Other things I (thankfully) did not do on my Spring break:
Participate in a wet t-shirt contest
Do a keg stand
Don a stars-and-stripes bikini (startlingly common)
Get my ID taken from me
Wake up in a stranger's hotel room Contract bed bugs

Thank God.

All in all, rather boring, I suppose. At the time, of course, my parents did not know how innocent I was. They would recall newscasters reporting live from "the scene," the anchorman starting out his newscast with "Parents of students on Spring break in Panama City, you may want to turn off your television sets" as 18-year-olds pounded beers and body surfed behind him. But they needn't have worried. I was busy grocery shopping at the strip mall across from my raunchy hotel for cereal, fruit and other healthy foods to keep my weight up. I was telling my boyfriend I loved him. I was not sleeping seven to a room and waking up with my head smushed against a toilet. Sure, I held my share of red plastic cups and flashed my wristband (just my wristband!) for bouncers, but I did not kiss more than one person at a time or enter a coed, no-hands-allowed balloon-popping contest.

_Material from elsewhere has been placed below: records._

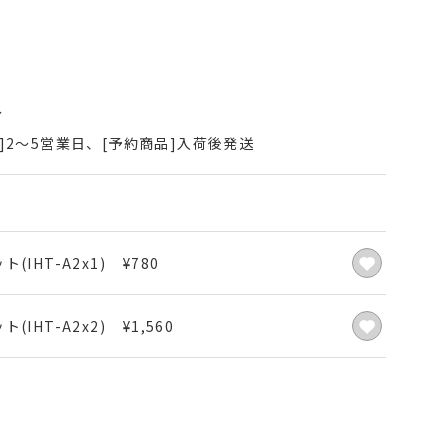
〜
]2～5営業日、[予約商品]入荷後発送
ト(IHT-A2x1)
¥
780
ト(IHT-A2x2)
¥
1,560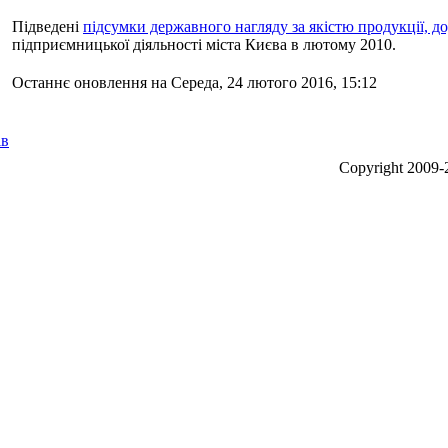
Підведені
підсумки державного нагляду за якістю продукції, д
підприємницької діяльності міста Києва в лютому 2010.
Останнє оновлення на Середа, 24 лютого 2016, 15:12
ів
Сopyright 2009-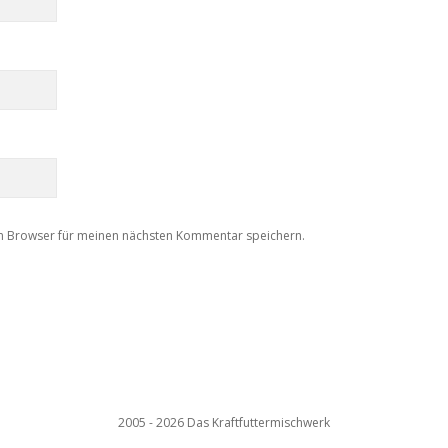
m Browser für meinen nächsten Kommentar speichern.
2005 - 2026 Das Kraftfuttermischwerk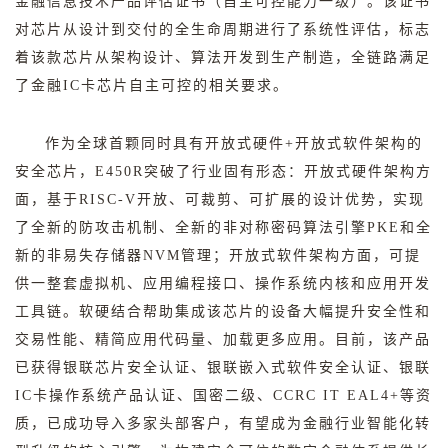
金融信息技术产品评估证书（自主可控能力一级）。该证书
对芯片从设计到交付的全生命周期进行了系统性评估，标志
着该款芯片从架构设计、算法开发到生产制造，全链路满足
了金融
IC
卡芯片自主可控的相关要求。
作为全球首颗同时具有开放式硬件
+
开放式软件架构的
安全芯片，
E450R
突破了行业固有形态：开放式硬件架构方
面，基于
RISC-V
开放、可裁剪、可扩展的设计优势，实现
了全新的防攻击机制、全新的非对称密码算法引擎
PKE
和全
新的非易失存储器
NVM
管理；开放式软件架构方面，可提
供一整套虚拟机、应用编程接口、操作系统内核和应用开发
工具链。软硬结合帮助集成该芯片的设备大幅提升安全性和
交易性能、精简应用代码量、加载更多应用。目前，该产品
已获得银联芯片安全认证、银联嵌入式软件安全认证、银联
IC
卡操作系统产品认证、国密二级、
CCRC IT EAL4+
等资
质，已成功导入多家头部客户，有望成为金融行业智能化转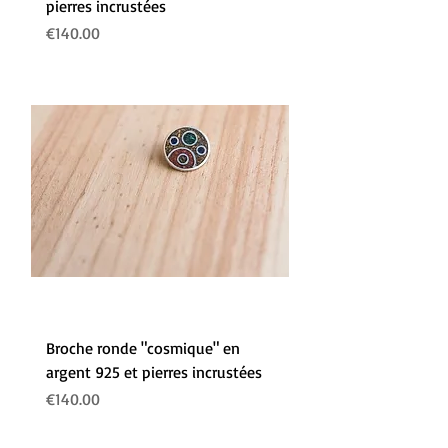
pierres incrustées
Prix
€140.00
Broche ronde "cosmique" en
argent 925 et pierres incrustées
Prix
€140.00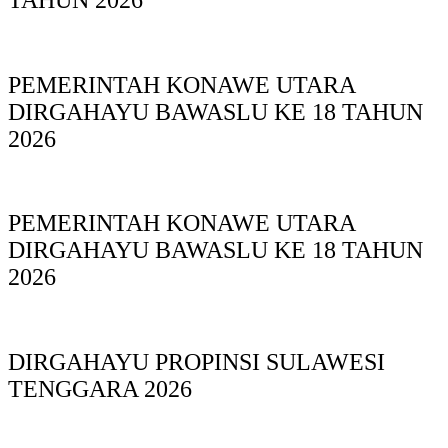
PEMERINTAH KONAWE UTARA
DIRGAHAYU BAWASLU KE 18 TAHUN
2026
PEMERINTAH KONAWE UTARA
DIRGAHAYU BAWASLU KE 18 TAHUN
2026
DIRGAHAYU PROPINSI SULAWESI
TENGGARA 2026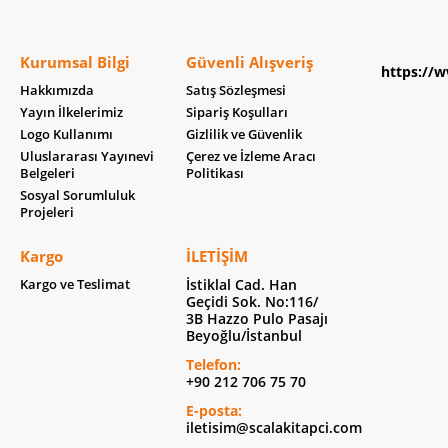
Kurumsal Bilgi
Güvenli Alışveriş
https://w
Hakkımızda
Satış Sözleşmesi
Yayın İlkelerimiz
Sipariş Koşulları
Logo Kullanımı
Gizlilik ve Güvenlik
Uluslararası Yayınevi
Çerez ve İzleme Aracı
Belgeleri
Politikası
Sosyal Sorumluluk
Projeleri
Kargo
İLETIŞIM
Kargo ve Teslimat
İstiklal Cad. Han
Geçidi Sok. No:116/
3B Hazzo Pulo Pasajı
Beyoğlu/İstanbul
Telefon:
+90 212 706 75 70
E-posta:
iletisim@scalakitapci.com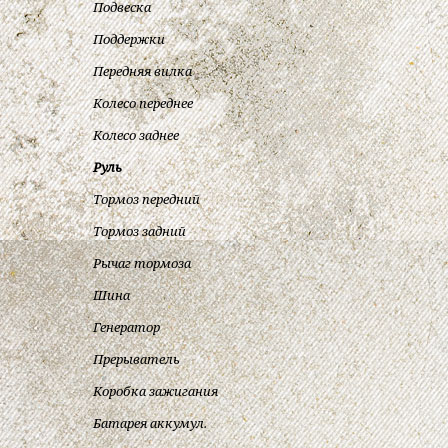
Подвеска
Поддержки
Передняя вилка
Колесо переднее
Колесо заднее
Руль
Тормоз передний
Тормоз задний
Рычаг тормоза
Шина
Генератор
Прерыватель
Коробка зажигания
Батарея аккумул.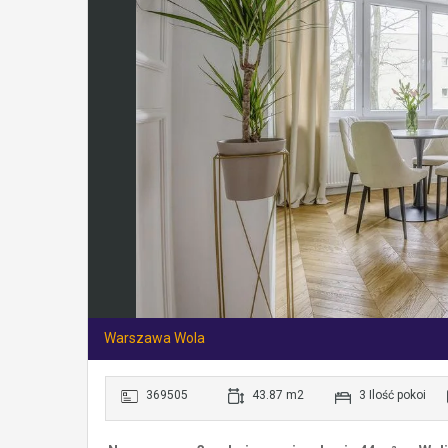
Warszawa Wola
369505
43.87 m2
3 Ilość pokoi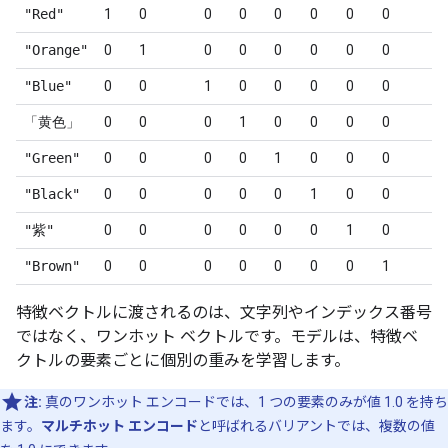
"Red"
1
0
0
0
0
0
0
0
"Orange"
0
1
0
0
0
0
0
0
"Blue"
0
0
1
0
0
0
0
0
「黄色」
0
0
0
1
0
0
0
0
"Green"
0
0
0
0
1
0
0
0
"Black"
0
0
0
0
0
1
0
0
"紫"
0
0
0
0
0
0
1
0
"Brown"
0
0
0
0
0
0
0
1
特徴ベクトルに渡されるのは、文字列やインデックス番号
ではなく、ワンホット ベクトルです。モデルは、特徴ベ
クトルの要素ごとに個別の重みを学習します。
注:
真のワンホット エンコードでは、1 つの要素のみが値 1.0 を持ち
ます。
マルチホット エンコード
と呼ばれるバリアントでは、複数の値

Nonetheless, I did have fun. It was a sentinel experience I think most college students should get under their belt in some form (just keep that belt buckled...or at the very least, use a condom). A few tips I might suggest:

* Don't let yourself be filmed or photographed (See: Girls Gone Wild; Ashley Alexandra Dupre). Whatever happens in Mazatlan does not necessarily stay in Mazatlan. And a free trucker hat is not worth a lifetime of humiliation.

* Keep tabs on your girlfriends. Horrible shit happens (See: Natalee Holloway; Stepha Henry.)

* The Triple Kiss is played out. And unsanitary.

* You can and will get an STD if you have unprotected sex, and perhaps even if you do use protection.

* Understand you don't HAVE to start drinking at 9am just because it's there. And don't avoid eating during the day just so you can get drunker faster that night. (See: Drunkorexia)

* Also, while it's common sense to not do drugs, surely don't do them to lose weight. As I wrote on HuffPo a while back, while recently on a college speaking tour for my book, I stopped at a Midwestern Big Ten university. A freshman girl was crying alone as the audience emptied out. The reason: Her friends were "all doing cocaine" in an effort to stay slim for Spring break, she told me between sobs, and the pressure was starting to get to her.

Hmm, I wonder why. Maybe they saw those same early images of girls in dental floss parading on stage that I originally did and, like me, the pressure started to get to them, too.